Eventually they’ll gleefully wallow around in their willful ignorance with other like-minded people who didn’t appreciate being told how much better life is for them by people who don’t know anything about them. And they wear this ignorance like a badge of honor, happy to watch you flail about trying to make them understand, because they know what they’ve been through, and it doesn’t match the reality you’re trying to sell them. But we’ve already been over this a million times, so obviously this latest attempt to inform didn’t work either, and it almost seems like you’ve made an enemy out of a once-neutral and unengaged third party.
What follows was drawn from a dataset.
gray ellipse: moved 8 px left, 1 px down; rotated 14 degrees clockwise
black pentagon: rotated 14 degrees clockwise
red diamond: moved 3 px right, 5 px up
By this point you’ve lost more ground than you might have gained by bringing up the issue without trying to paint uninformed people as inherently bad in some way, no matter how tenuous their connection to whatever major systematic problem that happens to see Crayons named after them. And by this point they smirk whenever they see these “flesh-colored” Crayons, where they’d never throught twice about them before.
The issue is confusing because by the time you’re explaining the Crayons, ignorant people have already felt unjustifiably attacked enough to make them fortify their position, which to them means defending the honesty of their own existence up until the moment the veil was uncerimoniously ripped from their eyes. To them, getting them to change at this point means getting them to admit they didn’t earn what they have in life, nor did their parents, or anybody else they might have respected; and that their individual tragedies and hardships haven’t impeded their progress in the grand scheme of things–which they-re unlikely to do. So you might call this attitude pussy-footing around, but they call it embracing “common sense.”
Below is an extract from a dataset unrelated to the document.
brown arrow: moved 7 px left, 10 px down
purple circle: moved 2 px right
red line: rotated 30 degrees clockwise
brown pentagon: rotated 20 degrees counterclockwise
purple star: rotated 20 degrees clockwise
I’m not implying your take on privilege isn’t 100% right, but I do think there might be better ways to educate people so that it makes more sense to them without automatically making an enemy of them in the process. We need people to be receptive, but too many times it seems like the speaker is just as happy to see these people dig their heels in, if for no other reason than it reinforces their claims that such an audience is willfully out of touch and maliciously obtuse.
Typed on a phone, so expect typos or whatever.